WordVIS: A Color Worth A Thousand Words
Umar Khan, Saifullah, Stefan Agne, Andreas Dengel, Sheraz Ahmed
TL;DR
WordVIS tackles the data- and compute-hungry nature of multimodal document classification by embedding textual semantics directly into the visual representation of document images. It does so as a preprocessing step that color-codes words using per-character scores and a word-length multiplier, producing RGB masks that standard image classifiers can exploit without self-supervised pretraining. On Tobacco-3482, WordVIS yields notable gains on lightweight models (e.g., 3–5% with ResNet50) and sets a new best score of 91.14% with DocXClassifier-B while reducing parameters and latency, demonstrating practical viability for data-scarce settings. Qualitative heatmap analysis confirms that WordVIS directs model attention toward textual regions, supporting its utility as a lightweight, language-agnostic enhancement for document classification.
Abstract
Document classification is considered a critical element in automated document processing systems.
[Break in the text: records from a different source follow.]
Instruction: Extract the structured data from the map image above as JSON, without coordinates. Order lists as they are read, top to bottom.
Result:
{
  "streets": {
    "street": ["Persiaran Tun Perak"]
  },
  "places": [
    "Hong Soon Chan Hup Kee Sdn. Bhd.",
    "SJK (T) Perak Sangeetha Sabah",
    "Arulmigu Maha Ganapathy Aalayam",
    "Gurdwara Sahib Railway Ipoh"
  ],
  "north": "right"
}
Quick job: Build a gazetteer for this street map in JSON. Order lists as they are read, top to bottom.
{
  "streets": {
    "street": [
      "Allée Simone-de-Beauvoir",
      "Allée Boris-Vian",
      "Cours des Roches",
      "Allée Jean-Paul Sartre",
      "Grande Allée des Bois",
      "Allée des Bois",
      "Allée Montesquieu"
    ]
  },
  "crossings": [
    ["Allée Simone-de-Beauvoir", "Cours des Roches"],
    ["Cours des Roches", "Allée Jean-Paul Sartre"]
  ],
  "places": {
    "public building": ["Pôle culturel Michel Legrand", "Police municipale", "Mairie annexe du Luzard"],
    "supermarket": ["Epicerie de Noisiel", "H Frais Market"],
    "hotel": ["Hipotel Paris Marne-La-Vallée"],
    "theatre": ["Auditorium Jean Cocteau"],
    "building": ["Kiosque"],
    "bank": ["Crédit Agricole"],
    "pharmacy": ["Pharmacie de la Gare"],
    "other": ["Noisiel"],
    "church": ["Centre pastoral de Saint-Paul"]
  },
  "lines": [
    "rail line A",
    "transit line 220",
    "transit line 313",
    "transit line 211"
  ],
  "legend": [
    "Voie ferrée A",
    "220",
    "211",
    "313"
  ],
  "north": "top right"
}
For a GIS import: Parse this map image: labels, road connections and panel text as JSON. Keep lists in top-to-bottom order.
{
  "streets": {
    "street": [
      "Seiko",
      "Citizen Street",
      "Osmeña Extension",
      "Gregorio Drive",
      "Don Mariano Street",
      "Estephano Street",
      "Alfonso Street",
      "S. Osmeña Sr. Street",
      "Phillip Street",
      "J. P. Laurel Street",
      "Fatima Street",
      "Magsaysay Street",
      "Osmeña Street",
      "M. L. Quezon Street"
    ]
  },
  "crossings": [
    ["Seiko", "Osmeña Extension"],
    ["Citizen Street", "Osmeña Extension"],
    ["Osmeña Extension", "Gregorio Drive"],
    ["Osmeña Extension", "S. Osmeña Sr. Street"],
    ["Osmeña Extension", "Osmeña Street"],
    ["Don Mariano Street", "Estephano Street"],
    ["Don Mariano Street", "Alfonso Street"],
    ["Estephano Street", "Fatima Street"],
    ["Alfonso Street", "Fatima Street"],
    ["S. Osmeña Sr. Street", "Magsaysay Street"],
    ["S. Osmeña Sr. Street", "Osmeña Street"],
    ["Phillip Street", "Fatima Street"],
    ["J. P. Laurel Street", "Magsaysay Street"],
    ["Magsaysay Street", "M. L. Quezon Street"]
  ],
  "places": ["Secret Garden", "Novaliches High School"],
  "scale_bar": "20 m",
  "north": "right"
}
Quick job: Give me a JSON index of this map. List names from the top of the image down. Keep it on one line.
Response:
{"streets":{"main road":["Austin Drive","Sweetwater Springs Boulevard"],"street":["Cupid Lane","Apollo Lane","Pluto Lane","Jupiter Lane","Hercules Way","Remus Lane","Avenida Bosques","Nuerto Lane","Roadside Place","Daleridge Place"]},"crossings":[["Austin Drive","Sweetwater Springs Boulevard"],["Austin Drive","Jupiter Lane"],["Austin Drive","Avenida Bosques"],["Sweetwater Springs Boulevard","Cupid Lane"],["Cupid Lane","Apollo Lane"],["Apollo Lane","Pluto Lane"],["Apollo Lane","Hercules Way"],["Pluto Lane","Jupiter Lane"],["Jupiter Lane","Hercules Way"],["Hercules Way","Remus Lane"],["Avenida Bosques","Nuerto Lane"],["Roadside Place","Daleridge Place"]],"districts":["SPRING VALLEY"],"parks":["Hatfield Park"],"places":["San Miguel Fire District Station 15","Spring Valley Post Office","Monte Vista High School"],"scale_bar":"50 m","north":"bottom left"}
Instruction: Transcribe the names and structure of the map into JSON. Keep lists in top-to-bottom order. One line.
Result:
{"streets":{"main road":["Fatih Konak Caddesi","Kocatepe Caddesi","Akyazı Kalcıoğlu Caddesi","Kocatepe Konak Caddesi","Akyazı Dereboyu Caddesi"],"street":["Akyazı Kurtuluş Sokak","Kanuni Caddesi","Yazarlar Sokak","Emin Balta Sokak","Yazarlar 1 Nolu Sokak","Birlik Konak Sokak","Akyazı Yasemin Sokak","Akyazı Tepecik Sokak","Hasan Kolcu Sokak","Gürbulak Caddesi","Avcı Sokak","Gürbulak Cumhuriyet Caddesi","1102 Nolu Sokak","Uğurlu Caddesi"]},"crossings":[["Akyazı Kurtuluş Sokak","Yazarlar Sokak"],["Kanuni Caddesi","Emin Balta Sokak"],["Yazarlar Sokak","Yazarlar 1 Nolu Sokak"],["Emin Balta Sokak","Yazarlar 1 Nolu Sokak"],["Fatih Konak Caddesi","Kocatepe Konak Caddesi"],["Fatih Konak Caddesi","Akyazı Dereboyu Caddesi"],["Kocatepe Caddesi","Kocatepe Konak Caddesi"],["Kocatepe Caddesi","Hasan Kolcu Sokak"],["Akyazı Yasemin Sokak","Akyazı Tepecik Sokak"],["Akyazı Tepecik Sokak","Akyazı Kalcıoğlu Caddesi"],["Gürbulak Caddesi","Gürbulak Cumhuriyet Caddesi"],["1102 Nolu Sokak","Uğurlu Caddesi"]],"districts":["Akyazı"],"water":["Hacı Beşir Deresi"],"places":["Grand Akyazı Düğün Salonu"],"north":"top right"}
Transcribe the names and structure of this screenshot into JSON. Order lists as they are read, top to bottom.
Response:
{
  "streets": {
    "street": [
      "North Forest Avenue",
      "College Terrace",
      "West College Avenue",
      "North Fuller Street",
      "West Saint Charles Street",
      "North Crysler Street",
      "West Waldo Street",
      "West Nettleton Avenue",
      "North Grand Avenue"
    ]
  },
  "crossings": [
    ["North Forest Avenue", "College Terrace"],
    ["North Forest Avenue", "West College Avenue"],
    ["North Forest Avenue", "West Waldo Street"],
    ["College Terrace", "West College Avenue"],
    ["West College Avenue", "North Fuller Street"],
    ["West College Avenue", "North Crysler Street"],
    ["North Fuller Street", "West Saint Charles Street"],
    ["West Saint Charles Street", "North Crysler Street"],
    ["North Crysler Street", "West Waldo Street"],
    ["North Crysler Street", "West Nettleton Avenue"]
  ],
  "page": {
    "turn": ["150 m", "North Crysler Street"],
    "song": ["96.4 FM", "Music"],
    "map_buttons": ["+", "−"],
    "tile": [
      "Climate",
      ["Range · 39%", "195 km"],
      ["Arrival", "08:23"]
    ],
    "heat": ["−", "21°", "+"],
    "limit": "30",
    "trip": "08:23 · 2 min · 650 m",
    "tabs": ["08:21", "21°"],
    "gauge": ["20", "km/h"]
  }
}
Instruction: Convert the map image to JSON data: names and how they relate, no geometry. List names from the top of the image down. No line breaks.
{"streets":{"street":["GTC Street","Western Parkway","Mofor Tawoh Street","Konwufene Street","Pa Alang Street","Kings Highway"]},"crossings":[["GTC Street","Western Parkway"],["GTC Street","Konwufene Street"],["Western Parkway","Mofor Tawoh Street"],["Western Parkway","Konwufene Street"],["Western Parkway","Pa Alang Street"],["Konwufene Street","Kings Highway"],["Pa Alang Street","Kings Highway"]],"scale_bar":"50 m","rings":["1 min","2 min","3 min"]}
In recent years multi-modal approaches have become increasingly popular for document classification. Despite their improvements, these approaches are underutilized in the industry due to their requirement for a tremendous volume of training data and extensive computational power. In this paper, we attempt to address these issues by embedding textual features directly into the visual space, allowing lightweight image-based classifiers to achieve state-of-the-art results using small-scale datasets in document classification. To evaluate the efficacy of the visual features generated from our approach on limited data, we tested on the standard dataset Tobacco-3482. Our experiments show a tremendous improvement in image-based classifiers, achieving an improvement of 4.64% using ResNet50 with no document pre-training. It also sets a new record for the best accuracy of the Tobacco-3482 dataset with a score of 91.14% using the image-based DocXClassifier with no document pre-training. The simplicity of the approach, its resource requirements, and subsequent results provide a good prospect for its use in industrial use cases.